Jesus puts his appearing in Jerusalem into perspective – the hour has come – he is where he needs to be – a king among his people heading towards his coronation battling everything that enslaves all his people and he talks about glory – God’s glory – in terms of death and new life – the seed goes into the ground and the new life comes forth. He talks about what you love most – our lives – and losing them to have them. He talks about glory which the world regards as you have glory when you are being served but for Jesus it is when you serve. And this is what the Father – again there’s that personal link with God – will honour.

We want to see Jesus. The student is nervous before the exam; so are the bride and groom before the wedding; the athlete before the event; the expectant mother before the birth. There comes a point when it is you and you alone going through it – and we find Jesus troubled in this week – there are tough times to come. Who wants pain and suffering? No one! And yet Jesus doesn’t flinch from the pathway but the steps are heavy and God says, ‘I know’. Thunder? For whom? The revolution is coming – the ruler will be cast down and the Son of Man lifted up and the people are confused. It will take an empty tomb and the Holy Spirit at Pentecost to get the words straight that God is rescuing his people and bringing them out of the darkness and into the light.

But the greatest mystery of all – and philosophically and theologically it is the hardest thing to get our heads around – is why people prefer the darkness. Why in a good world can sin exist and it not be God’s fault and why is it that humanity never learns about sinfulness, fear, power, corruption? Why do we all think, yes, those are problems but I can handle them? Why are we so blind to our sin? Our brokenness? Our selfishness? Our rebellion? Our stubbornness? It is like each person is a sin addict – we can’t – and won’t give it up.
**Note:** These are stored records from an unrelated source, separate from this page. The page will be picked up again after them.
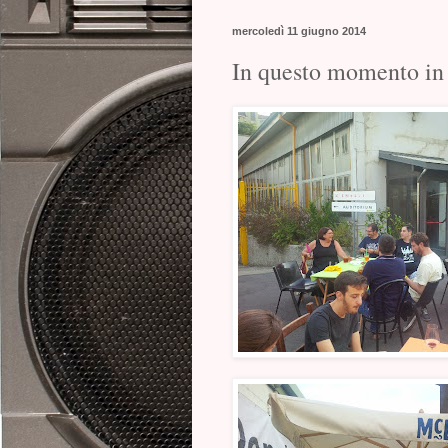
mercoledì 11 giugno 2014
In questo momento in 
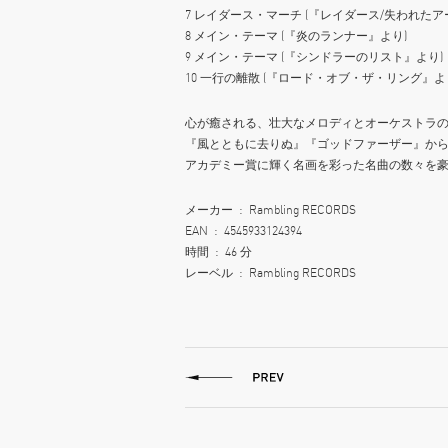
7 レイダース・マーチ (『レイダース/失われた
8 メイン・テーマ (『炎のランナー』より)
9 メイン・テーマ (『シンドラーのリスト』より)
10 一行の離散 (『ロード・オブ・ザ・リング』よ
心が癒される、壮大なメロディとオーケストラ
『風とともに去りぬ』『ゴッドファーザー』か
アカデミー賞に輝く名画を彩った名曲の数々を
メーカー ‏ : ‎ Rambling RECORDS
EAN ‏ : ‎ 4545933124394
時間 ‏ : ‎ 46 分
レーベル ‏ : ‎ Rambling RECORDS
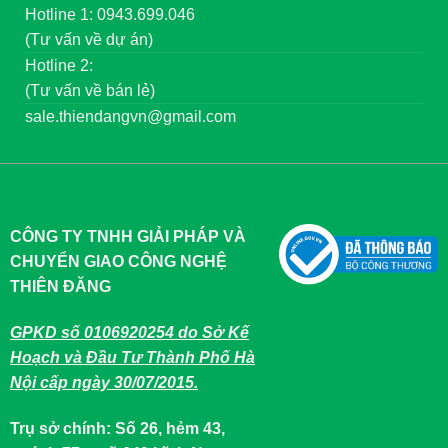
Hotline 1: 0943.699.046
(Tư vấn về dự án)
Hotline 2:
(Tư vấn về bán lẻ)
sale.thiendangvn@gmail.com
CÔNG TY TNHH GIẢI PHÁP VÀ
CHUYỂN GIAO CÔNG NGHỆ
THIÊN ĐĂNG
GPKD số 0106920254 do Sở Kế
Hoạch và Đầu Tư Thành Phố Hà
Nội cấp ngày 30/07/2015.
Trụ sở chính: Số 26, hẻm 43,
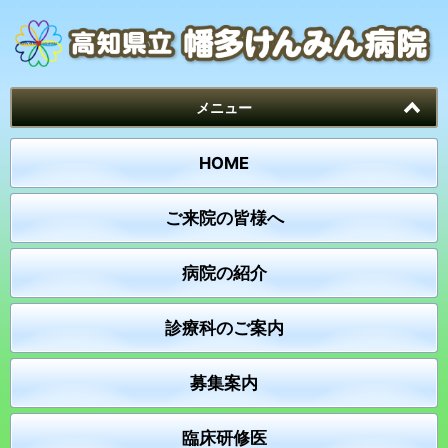
メニュー
HOME
ご来院の皆様へ
病院の紹介
診療科のご案内
募集案内
臨床研修医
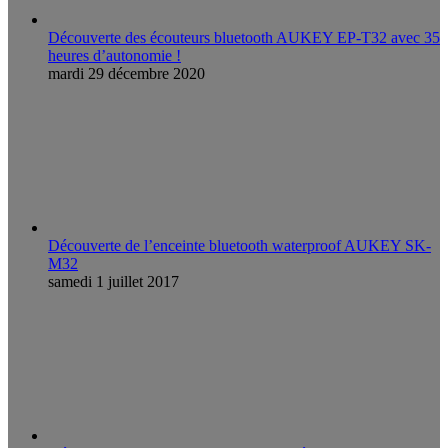
Découverte des écouteurs bluetooth AUKEY EP-T32 avec 35
heures d’autonomie !
mardi 29 décembre 2020
Découverte de l’enceinte bluetooth waterproof AUKEY SK-
M32
samedi 1 juillet 2017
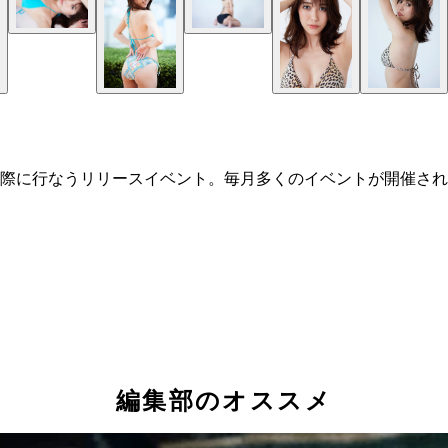
際に行なうリリースイベント。毎月多くのイベントが開催され
編集部のオススメ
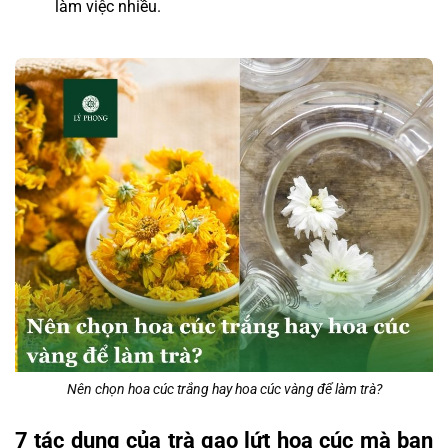
làm việc nhiều.
Nên chọn hoa cúc trắng hay hoa cúc vàng để làm trà?
7 tác dụng của trà gạo lứt hoa cúc mà bạn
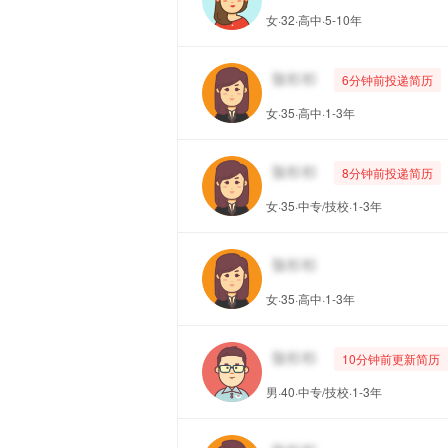
女·32·高中·5-10年
6分钟前投递简历
女·35·高中·1-3年
8分钟前投递简历
女·35·中专/技校·1-3年
女·35·高中·1-3年
10分钟前更新简历
男·40·中专/技校·1-3年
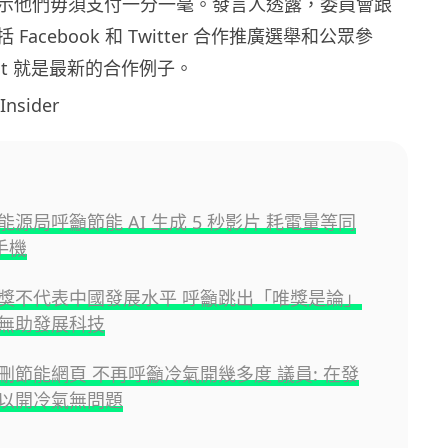
示他們毋須支付一分一毫。發言人透露，委員會跟
Facebook 和 Twitter 合作推廣選舉和公眾參
hat 就是最新的合作例子。
nsider
源局呼籲節能 AI 生成 5 秒影片 耗電量等同
部手機
獎不代表中國發展水平 呼籲跳出「唯獎是論」
無助發展科技
刪節能網頁 不再呼籲冷氣開幾多度 議員: 在發
以開冷氣無問題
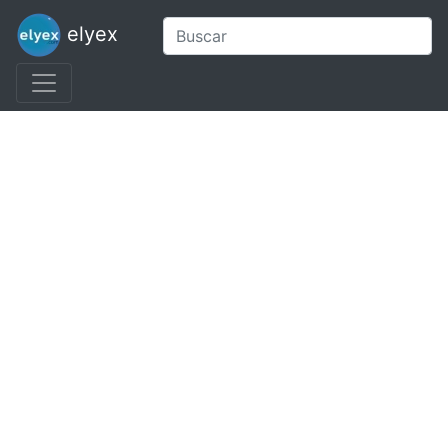
elyex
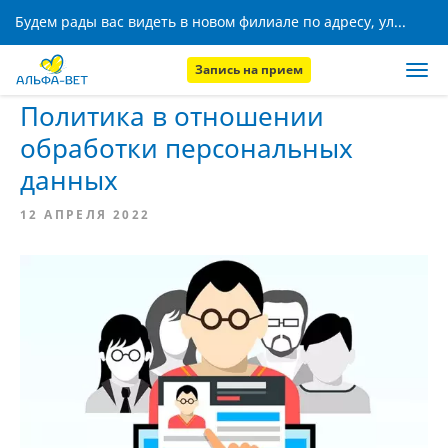
Будем рады вас видеть в новом филиале по адресу, ул. Кижеватова, 8!
Запись на прием
Главная
База знаний
Политика в отношении
обработки персональных
данных
12 АПРЕЛЯ 2022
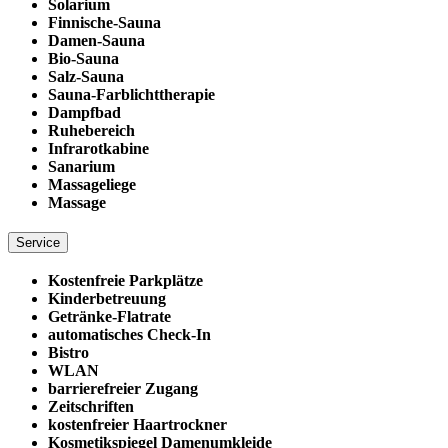
Solarium
Finnische-Sauna
Damen-Sauna
Bio-Sauna
Salz-Sauna
Sauna-Farblichttherapie
Dampfbad
Ruhebereich
Infrarotkabine
Sanarium
Massageliege
Massage
Service
Kostenfreie Parkplätze
Kinderbetreuung
Getränke-Flatrate
automatisches Check-In
Bistro
WLAN
barrierefreier Zugang
Zeitschriften
kostenfreier Haartrockner
Kosmetikspiegel Damenumkleide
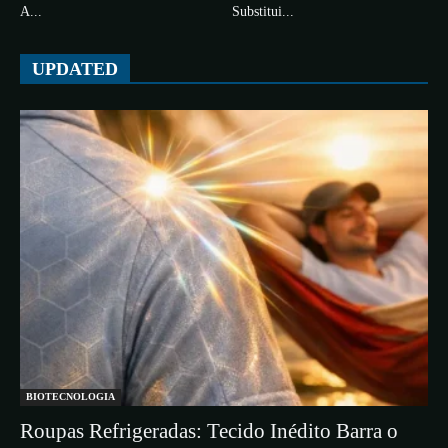
A...
Substitui...
UPDATED
BIOTECNOLOGIA
Roupas Refrigeradas: Tecido Inédito Barra o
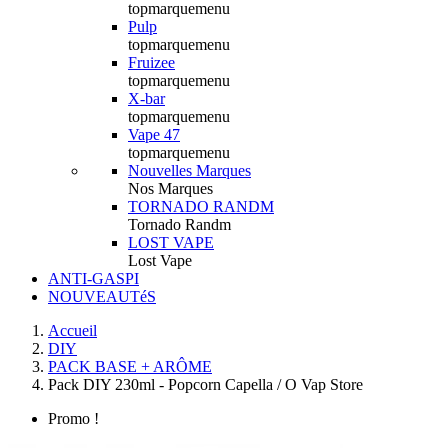
topmarquemenu
Pulp
topmarquemenu
Fruizee
topmarquemenu
X-bar
topmarquemenu
Vape 47
topmarquemenu
Nouvelles Marques
Nos Marques
TORNADO RANDM
Tornado Randm
LOST VAPE
Lost Vape
ANTI-GASPI
NOUVEAUTéS
Accueil
DIY
PACK BASE + ARÔME
Pack DIY 230ml - Popcorn Capella / O Vap Store
Promo !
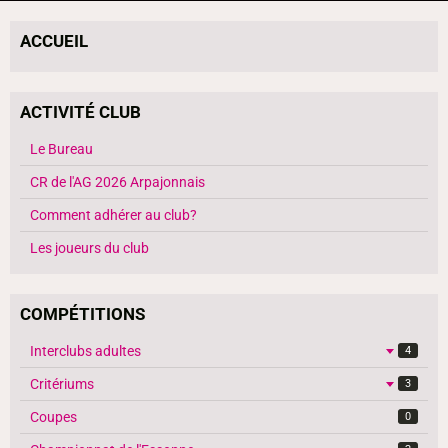
ACCUEIL
ACTIVITÉ CLUB
Le Bureau
CR de l'AG 2026 Arpajonnais
Comment adhérer au club?
Les joueurs du club
COMPÉTITIONS
Interclubs adultes
4
Critériums
3
Coupes
0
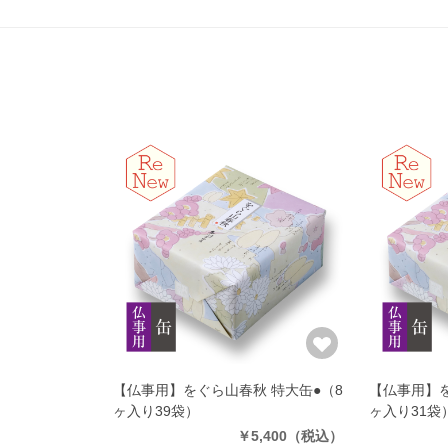
【仏事用】をぐら山春秋 特大缶●
（8
【仏事用】を
ヶ入り39袋）
ヶ入り31袋
￥5,400
（税込）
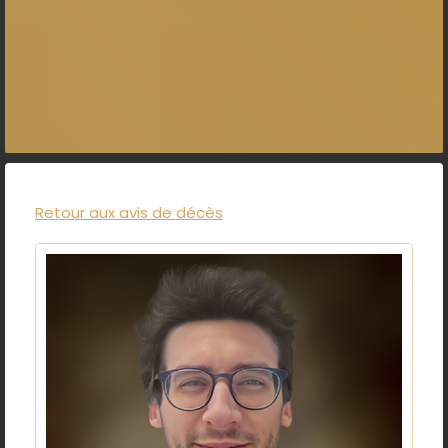
Retour aux avis de décès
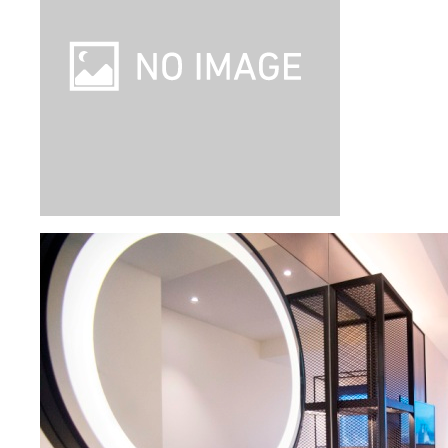
即日取消料発生
はじめて旅
発着
空港
：
成田空港
/
台湾桃園国際空港
(台北)
出発日
2026/9/22（火）
泊数
3
泊
4
日（現地滞在時間：
2日15時間
）
フライト
スクート(LCC)
行き
：
直行便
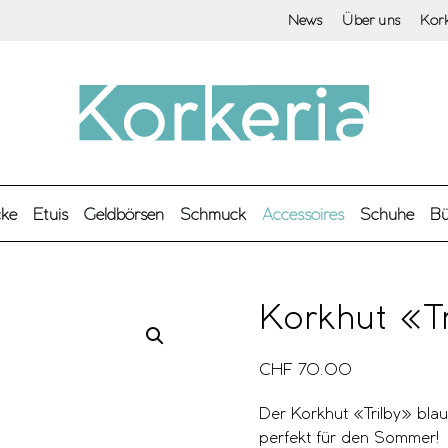
News
Über uns
Kor
cke
Etuis
Geldbörsen
Schmuck
Accessoires
Schuhe
Bü
Korkhut «Tr
CHF
70.00
Der Korkhut «Trilby» blau
perfekt für den Sommer!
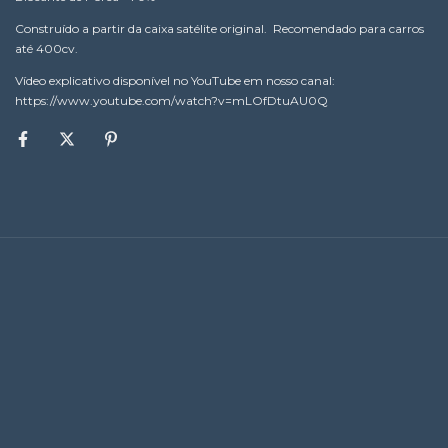
Construído a partir da caixa satélite original. Recomendado para carros
até 400cv.
Vídeo explicativo disponível no YouTube em nosso canal:
​https://www.youtube.com/watch?v=mLOfDtuAU0Q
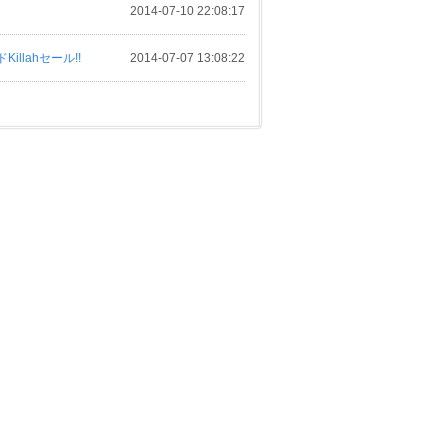
2014-07-10 22:08:17
llahセール!!
2014-07-07 13:08:22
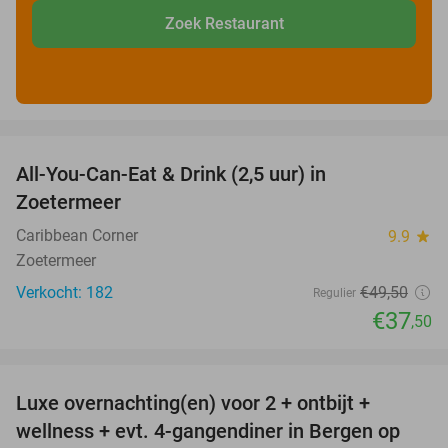
Zoek Restaurant
favorite_border
All-You-Can-Eat & Drink (2,5 uur) in
24%
Zoetermeer
Caribbean Corner
9.9
star
Zoetermeer
Verkocht: 182
€49
,50
Regulier
€37
,50
favorite_border
Luxe overnachting(en) voor 2 + ontbijt +
38%
wellness + evt. 4-gangendiner in Bergen op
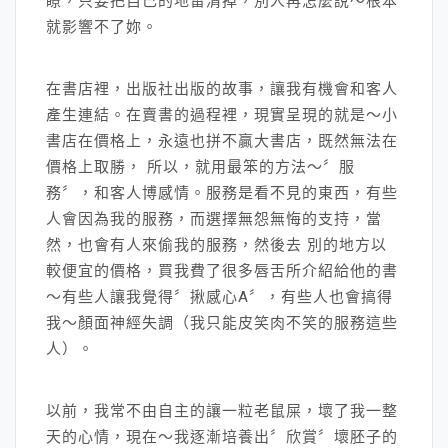
瞭，只要把自己的地雷清掉，別人再怎麼說～根本
就影響不了妳。
在書店裡，出版社出版的故事，讓我有機會和客人
產生連結。在賣書的過程裡，現實呈現的就是～小
書店在價格上，永遠也拼不贏大書店，既然無法在
價格上取勝， 所以，就用最笨的方法～〞服
務〞，和客人博感情。服務是看不見的東西，有些
人會因為我的服務，而選擇無怨無悔的支持，當
然，也會有人來偷我的服務，然後去 別的地方以
較便宜的價格，買我費了很多唇舌所介紹給他的書
～有些人讓我覺得〞揪感心A〞，有些人也會搞得
我～顏面神經失調（我只能皮笑肉不笑的服務這些
人）。
以前，我常不由自主的讓一粒老鼠屎，壞了我一整
天的心情，現在～我逐漸培養出〞欣賞〞壞胚子的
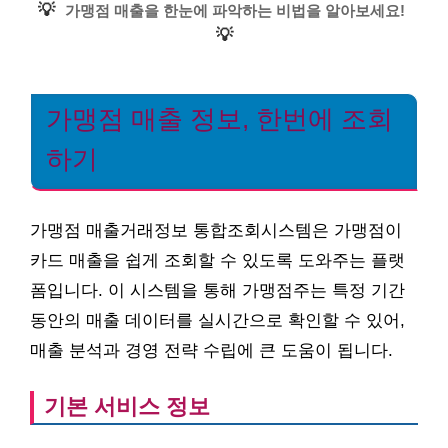
💡
가맹점 매출을 한눈에 파악하는 비법을 알아보세요!
💡
가맹점 매출 정보, 한번에 조회
하기
가맹점 매출거래정보 통합조회시스템은 가맹점이
카드 매출을 쉽게 조회할 수 있도록 도와주는 플랫
폼입니다. 이 시스템을 통해 가맹점주는 특정 기간
동안의 매출 데이터를 실시간으로 확인할 수 있어,
매출 분석과 경영 전략 수립에 큰 도움이 됩니다.
기본 서비스 정보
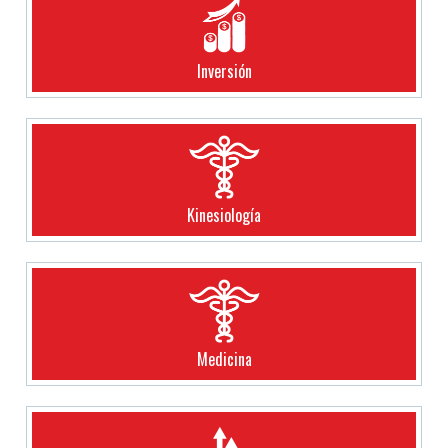
Inversión
Kinesiología
Medicina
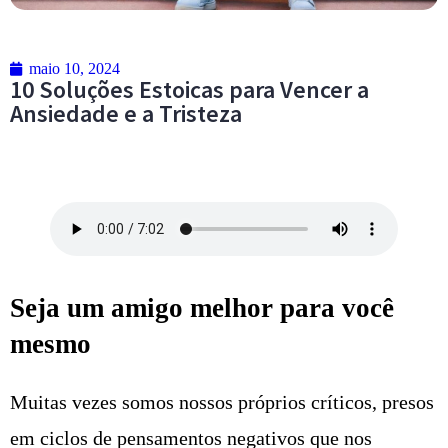
maio 10, 2024
10 Soluções Estoicas para Vencer a
Ansiedade e a Tristeza
Seja um amigo melhor para você
mesmo
Muitas vezes somos nossos próprios críticos, presos
em ciclos de pensamentos negativos que nos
Believing in Jesus is mysterious because it has the essential quality of gift about it. However God is not stingy with his gifts and through his Word the message goes out – as it does today – that Jesus died and rose again – he is the King and Messiah and Lord – for forgiveness of sins. Ours. Yours. Mine. All people’s. Jews and Gentiles and any other category of people you want to use. Most people in the UK know this – know about it – like a piece of history – but still they push it away and say, ‘Not for me’ – or secretly they say ‘Not for me yet’. They know they could ‘step across’ and believe but they resist and reject because they don’t want to change – to be beholden – to be a beggar of grace. These can be good people according to the world – kind – neighbourly – but they want to live on their terms and not with Jesus. These can be rogues and those only out for themselves. These can be people who believe that Jesus can’t forgive sins because the god or gods they follow say that forgiveness is a lie and you must show your repentance first.

Back then many people kept Jesus at bay – didn’t believe because of the social consequences – the lack of glory – the ridicule they’d receive. Today people keep Jesus at bay often because of pride – I don’t really need Jesus – I don’t need to go to church – I’m good enough. Why cut oneself off from the light – from the bread of life – from the resurrection and the life? Because people think they know best! Welcome to the darkness!

We want to see Jesus!

Lovely!

But you can only see him where he reveals himself – lifted up on a cross – through water in Baptism – in and with bread and wine in Holy Communion – and through his Word which gives us the Jesus we need not the one in our own image.

We want to see Jesus! Look down and around.